- [Work item] From the data below, set down exactly the lines between the one holding "input [3:0] incre_output,//" and the one holding "always @(*)begin", inclusive, and no others.

[Electronics source listings]

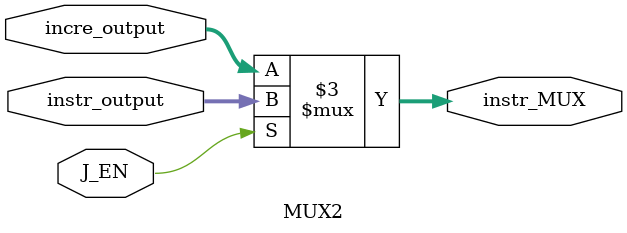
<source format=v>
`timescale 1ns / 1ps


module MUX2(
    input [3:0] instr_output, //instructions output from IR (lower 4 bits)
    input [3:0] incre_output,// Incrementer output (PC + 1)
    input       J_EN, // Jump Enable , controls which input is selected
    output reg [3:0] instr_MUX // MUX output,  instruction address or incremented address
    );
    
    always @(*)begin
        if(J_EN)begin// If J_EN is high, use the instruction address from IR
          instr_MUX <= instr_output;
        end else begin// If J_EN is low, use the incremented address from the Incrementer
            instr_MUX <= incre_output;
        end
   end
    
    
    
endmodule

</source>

---

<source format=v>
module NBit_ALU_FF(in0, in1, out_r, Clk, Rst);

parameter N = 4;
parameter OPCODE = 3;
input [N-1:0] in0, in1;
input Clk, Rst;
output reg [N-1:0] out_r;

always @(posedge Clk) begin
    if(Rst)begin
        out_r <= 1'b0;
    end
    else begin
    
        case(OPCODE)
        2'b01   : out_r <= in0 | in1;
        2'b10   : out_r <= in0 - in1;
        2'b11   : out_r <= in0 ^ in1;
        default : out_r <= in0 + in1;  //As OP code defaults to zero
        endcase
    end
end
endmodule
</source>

- [Exercise response]
    input [3:0] incre_output,// Incrementer output (PC + 1)
    input       J_EN, // Jump Enable , controls which input is selected
    output reg [3:0] instr_MUX // MUX output,  instruction address or incremented address
    );
    
    always @(*)begin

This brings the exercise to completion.